(TASK BRIEF):
Go to the line containing "- Free Online" in the records below and retype from there through the final line, exactly.

(Collected data):
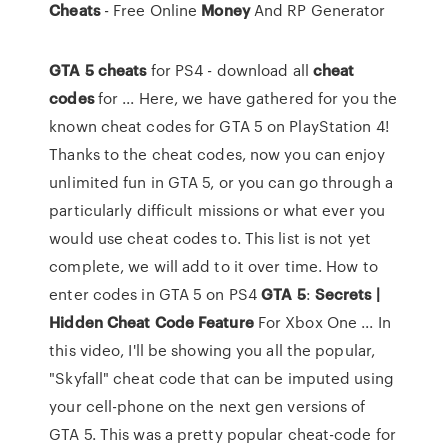
Cheats
- Free Online
Money
And RP Generator
GTA
5
cheats
for PS4 - download all
cheat
codes
for ... Here, we have gathered for you the
known cheat codes for GTA 5 on PlayStation 4!
Thanks to the cheat codes, now you can enjoy
unlimited fun in GTA 5, or you can go through a
particularly difficult missions or what ever you
would use cheat codes to. This list is not yet
complete, we will add to it over time. How to
enter codes in GTA 5 on PS4
GTA
5
:
Secrets |
Hidden Cheat Code Feature
For Xbox One ... In
this video, I'll be showing you all the popular,
"Skyfall" cheat code that can be imputed using
your cell-phone on the next gen versions of
GTA 5. This was a pretty popular cheat-code for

(RESPONSE):
- Free Online
Money
And RP Generator
GTA
5
cheats
for PS4 - download all
cheat
codes
for ... Here, we have gathered for you the
known cheat codes for GTA 5 on PlayStation 4!
Thanks to the cheat codes, now you can enjoy
unlimited fun in GTA 5, or you can go through a
particularly difficult missions or what ever you
would use cheat codes to. This list is not yet
complete, we will add to it over time. How to
enter codes in GTA 5 on PS4
GTA
5
:
Secrets |
Hidden Cheat Code Feature
For Xbox One ... In
this video, I'll be showing you all the popular,
"Skyfall" cheat code that can be imputed using
your cell-phone on the next gen versions of
GTA 5. This was a pretty popular cheat-code for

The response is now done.